During the unplug event, on Friday 29th February between 7-8pm, 4,000 local residents reduced their energy consumption by 800 kVA. This is equivalent of the power generated by one windmill running for one hour.

This is the first time that an invisible digital infrastructure measuring local electricity consumption had been made public and visible. Incredibly, despite the current energy crisis and the ever-increasing demand for energy, electricity just flows freely, like a wild river, only monitored on an individual basis. The results of the unplug event - realised on a tiny budget and with limited resources – points to the future possibilities for urban planners to make complex calculations and networked information available as public forms. Giving form to the relationships between institutions and those that consume their services could lead to the creation of a new type of citizenship and the transformation of a city.

Since vast amounts of energy cannot be stored, producers across large geographical regions have to produce exactly the amount of energy that is being consumed right now, within microseconds. In Finland, the energy grid is connected to Norway, Sweden and Denmark, which means that if people in Ruoholahti consume less, even though there will be no less coal burned at the Salmisaari power plant, there will be less coal burned somewhere within the Nordic Pool. The more energy that is consumed, the higher the energy prices rise, and the more profitable it becomes to produce via expensive and unsustainable methods: such as coal-fired condensing power plants, condensing oil and gas turbines. So, the cheapest and most environmentally friendly energy is energy that is NOT consumed.

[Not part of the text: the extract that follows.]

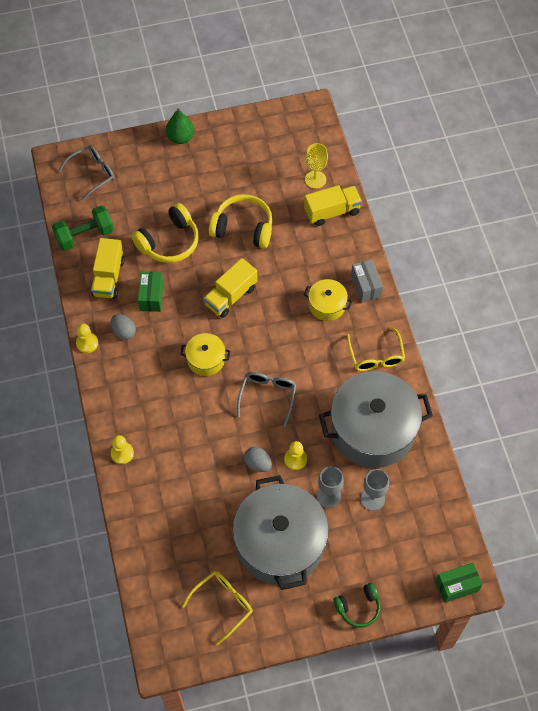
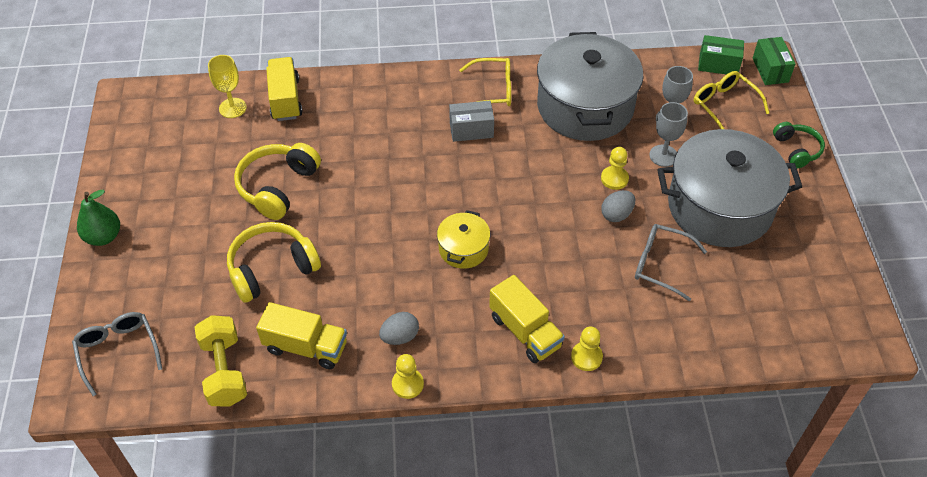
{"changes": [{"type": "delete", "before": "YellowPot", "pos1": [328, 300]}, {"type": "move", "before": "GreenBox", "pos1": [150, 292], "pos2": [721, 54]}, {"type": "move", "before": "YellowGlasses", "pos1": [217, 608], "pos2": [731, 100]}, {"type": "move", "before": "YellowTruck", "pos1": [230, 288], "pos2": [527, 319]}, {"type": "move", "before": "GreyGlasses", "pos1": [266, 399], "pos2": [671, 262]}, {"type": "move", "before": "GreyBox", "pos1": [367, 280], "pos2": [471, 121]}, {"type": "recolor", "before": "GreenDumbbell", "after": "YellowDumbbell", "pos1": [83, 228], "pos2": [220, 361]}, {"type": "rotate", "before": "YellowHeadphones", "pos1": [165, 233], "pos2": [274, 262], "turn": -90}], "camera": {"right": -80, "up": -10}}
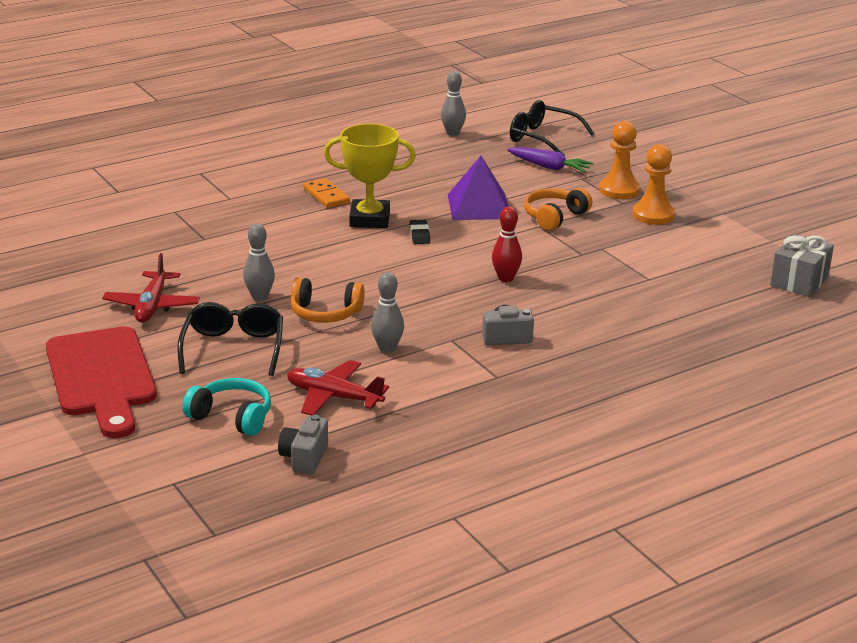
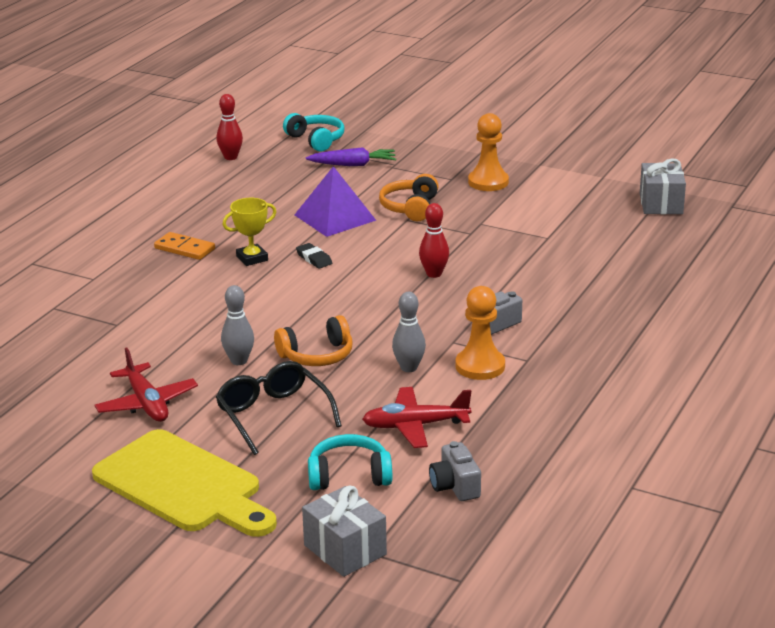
{"changes": [{"type": "insert", "after": "GreyGift", "pos2": [344, 531]}, {"type": "move", "before": "OrangePawn", "pos1": [619, 160], "pos2": [480, 333]}, {"type": "replace", "before": "BlackGlasses", "after": "TurquoiseHeadphones", "pos1": [552, 128], "pos2": [313, 132]}, {"type": "recolor", "before": "RedCuttingBoard", "after": "YellowCuttingBoard", "pos1": [101, 382], "pos2": [184, 483]}, {"type": "recolor", "before": "GreyBowlingPin", "after": "RedBowlingPin", "pos1": [453, 103], "pos2": [229, 127]}, {"type": "resize", "before": "YellowTrophy", "pos1": [370, 176], "pos2": [249, 232], "scale": 0.62}], "camera": {"right": -30, "up": 0}}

Of course, there is an element of fiction, in asking people to give up energy to feed Nuage Vert, as if the energy saved is then transferred onto the cloud. And the idea of reading information into a dynamic moving cloud requires a temporary suspension of disbelief.
As a transmitting architecture, Nuage Vert conveys multiple ideas: could this green cloud be a toxic cloud or an emblem for the collective effort of the local community? The meaning is left open for each and all to decide, and will depend upon the level of engagement.